▸ Task statement: Scan the entries below, and for each line that includes the word "iemand", make a copy.

▸ Saved data entries:
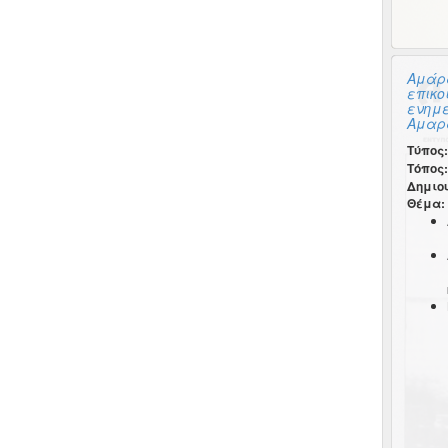
Αμάρα
επικο
ενημ
Αμαρα
Τύπος:
Τόπος:
Δημιο
Θέμα:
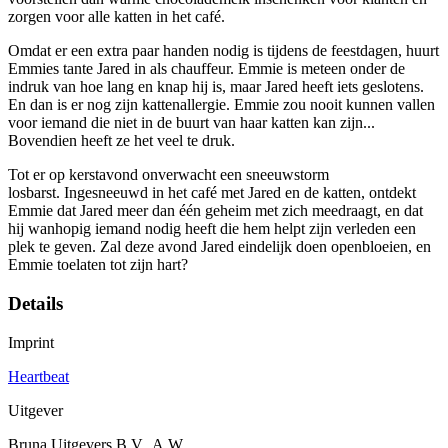
zorgen voor alle katten in het café.
Omdat er een extra paar handen nodig is tijdens de feestdagen, huurt
Emmies tante Jared in als chauffeur. Emmie is meteen onder de
indruk van hoe lang en knap hij is, maar Jared heeft iets geslotens.
En dan is er nog zijn kattenallergie. Emmie zou nooit kunnen vallen
voor iemand die niet in de buurt van haar katten kan zijn...
Bovendien heeft ze het veel te druk.
Tot er op kerstavond onverwacht een sneeuwstorm
losbarst. Ingesneeuwd in het café met Jared en de katten, ontdekt
Emmie dat Jared meer dan één geheim met zich meedraagt, en dat
hij wanhopig iemand nodig heeft die hem helpt zijn verleden een
plek te geven. Zal deze avond Jared eindelijk doen openbloeien, en
Emmie toelaten tot zijn hart?
Details
Imprint
Heartbeat
Uitgever
Bruna Uitgevers B.V., A.W.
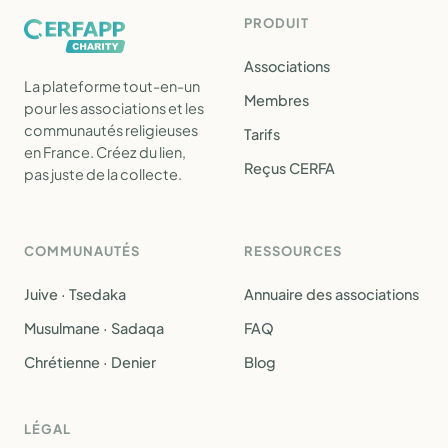
PRODUIT
Associations
La plateforme tout-en-un
Membres
pour les associations et les
communautés religieuses
Tarifs
en France. Créez du lien,
Reçus CERFA
pas juste de la collecte.
COMMUNAUTÉS
RESSOURCES
Juive · Tsedaka
Annuaire des associations
Musulmane · Sadaqa
FAQ
Chrétienne · Denier
Blog
LÉGAL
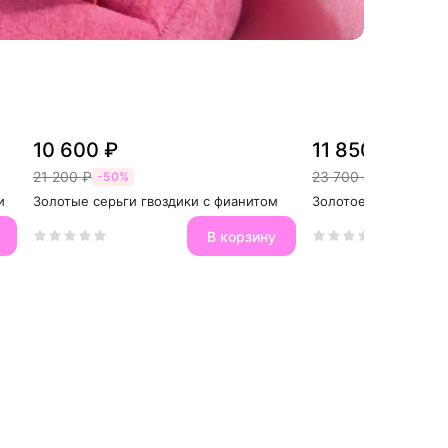
10 600 ₽
11 850 ₽
21 200 ₽
23 700 ₽
-50%
-50%
и
Золотые серьги гвоздики с фианитом
Золотое кольцо с ф
В корзину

▸ Task solution:
voor iemand die niet in de buurt van haar katten kan zijn...
hij wanhopig iemand nodig heeft die hem helpt zijn verleden een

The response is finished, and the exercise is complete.